Uno va trabajando en detalles que tienen que servir siempre al plan general de la historia. La profesión del narrador era necesaria, porque tenía que tratarse de alguien para quien la lectura y los libros fueran importantes. Podría haber sido también un escritor o un profesor de letras, pero personalmente trato de escaparle a la autorreferencia, aunque sea casual. Cuando escribo no puedo desprenderme de mis berretines de lector, y me aburren hasta el hastío las historias de escritores. Ese topos no hace más que alimentar el empeño del mercado en consolidar una literatura de autor para después vender hasta la lista de los mandados que usó Cortázar una mañana en París. Por otro lado, en la novela se pone en juego permanentemente el tema del paso tiempo y me pareció interesante que el narrador fuera historiador y la vez un detractor de la costumbre humana de medirlo. 

-Si Victoria, prima del narrador, es más bien una sobreviviente de la dictadura, ¿podría decirse que el personaje de Chipi –hijo del narrador, que con siete años lee con devoción, es cariñoso, audaz, creativo– propone un horizonte, digamos, optimista? 

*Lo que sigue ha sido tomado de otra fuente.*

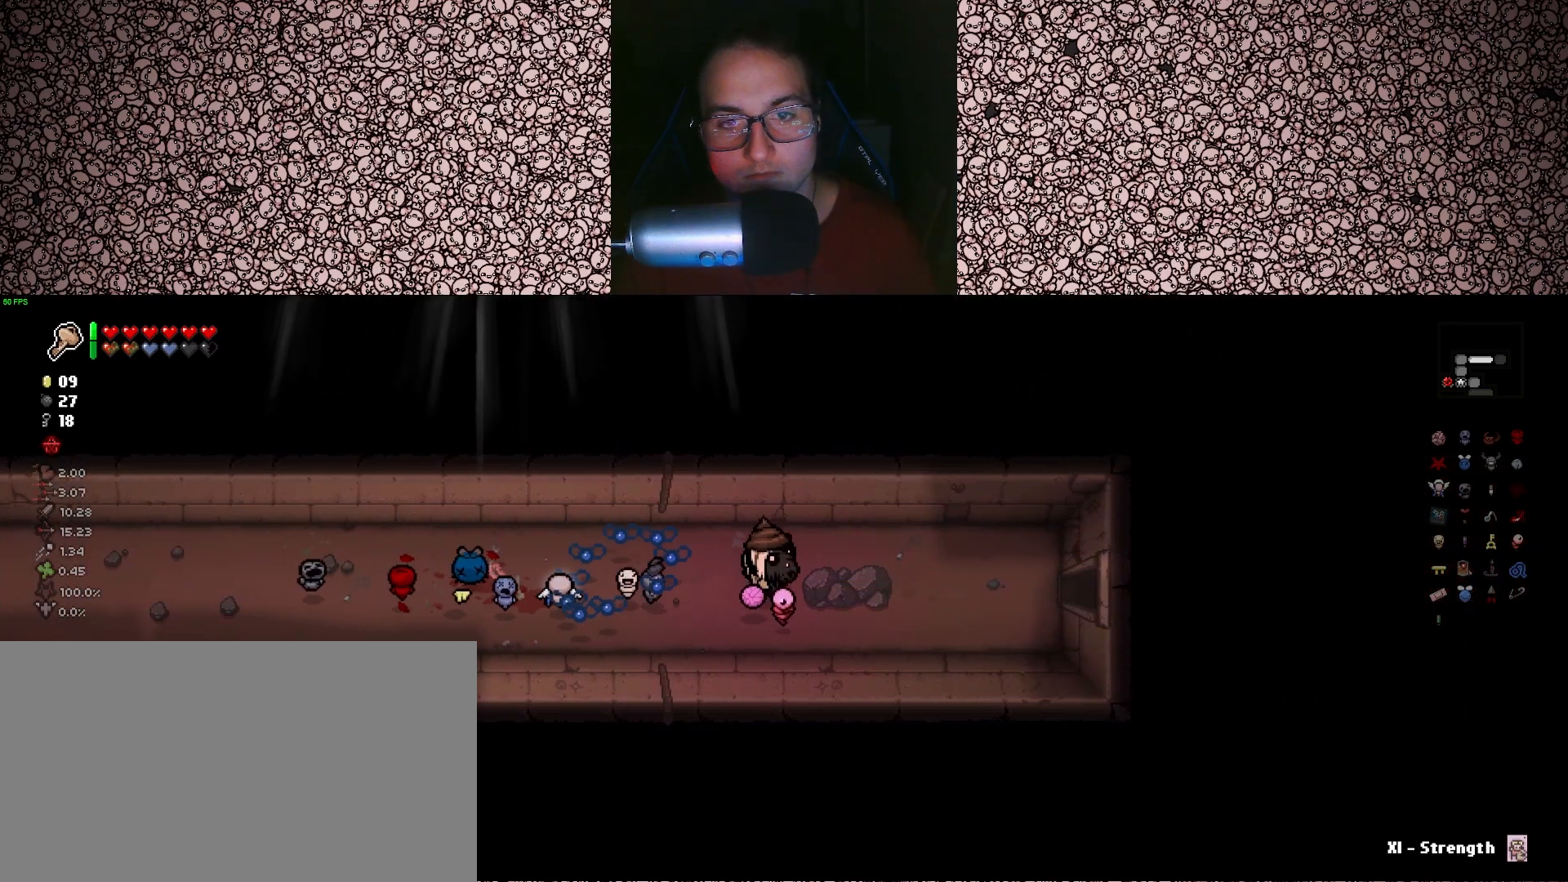
{"keys": ["d"], "events": []}
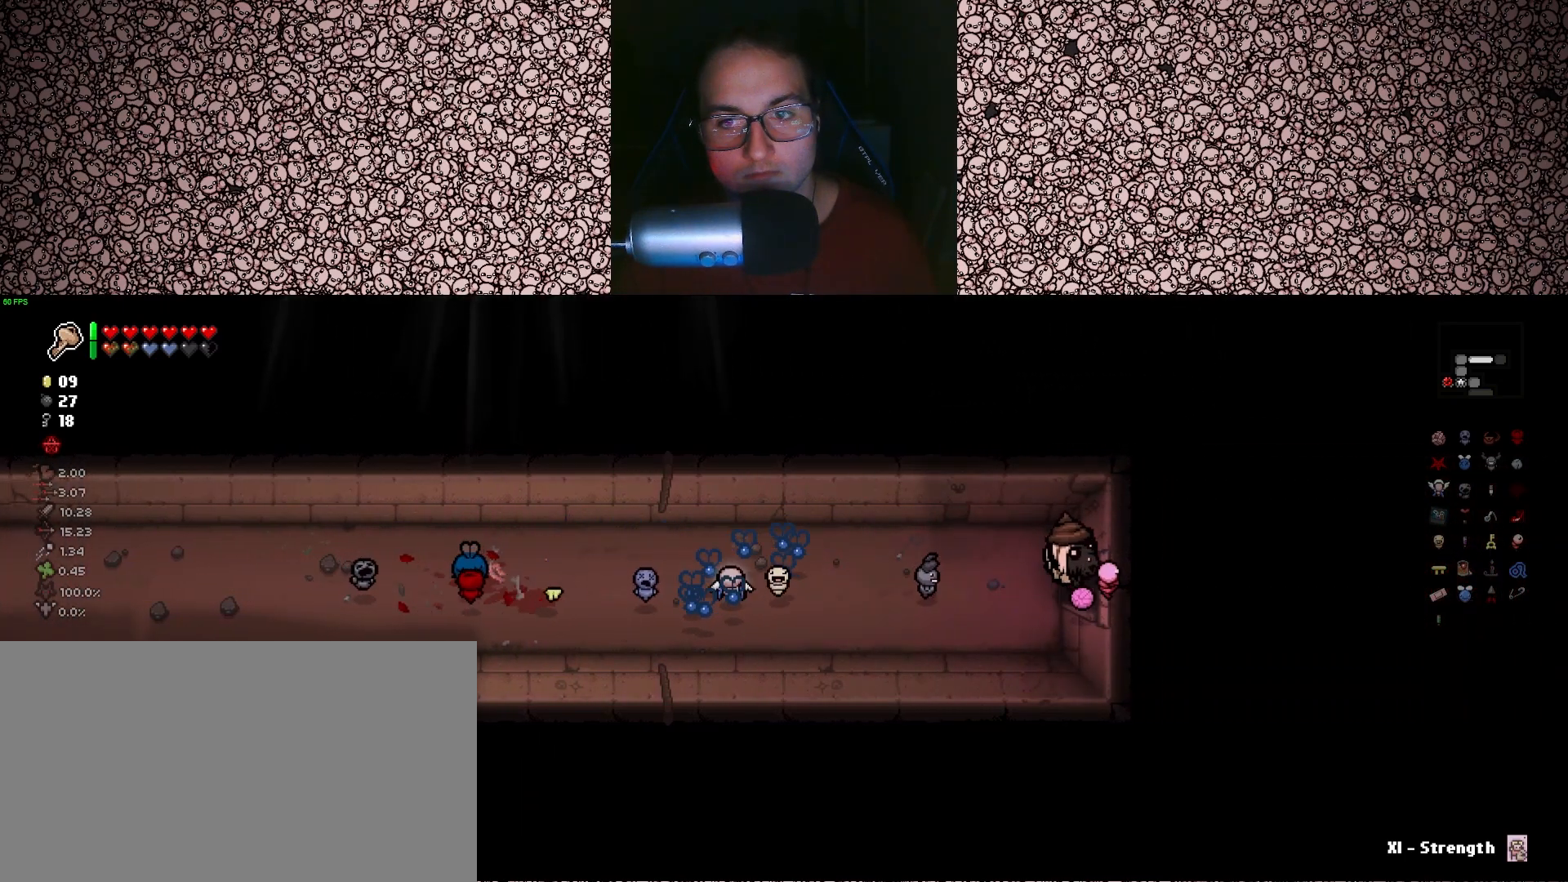
{"keys": ["right"], "events": [[300, "right", "down"], [333, "d", "up"]]}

Sin duda. Creo que la biblioteca es una memoria apropiada y resignificada por los tres personajes. Chipi lo hará a su tiempo, él es el futuro. Pero no solamente por la vida por delante, sino pensando en el futuro como la única manera de conjurar el pasado. Es la contradicción humana: ser conscientes de nuestra finitud y a la vez depositar toda la expectativa en el porvenir, que es el lugar en donde indefectiblemente está la muerte. Lo cierto es que hemos construido por siglos un mundo injusto e inalterable, tenemos poco tiempo como para sobrevivir y dejar a la vez toda la energía para transformarlo. Somos demasiado egoístas para sacrificar ese tiempo para los que se quedan. Solo dos condiciones humanas tienen en claro esa contradicción y aún así piensan su vida en el presente para proyectar un futuro que no los incluirá. Los militantes, las madres y los padres. Porque ese pasado inalterable, ese presente fugaz, a veces insoportable y atroz, solo puede superarse con la esperanza. El futuro, por incierto y por indescifrable, deja la puerta abierta a algo distinto, y ese es el combustible del que piensa el mundo como una herencia. 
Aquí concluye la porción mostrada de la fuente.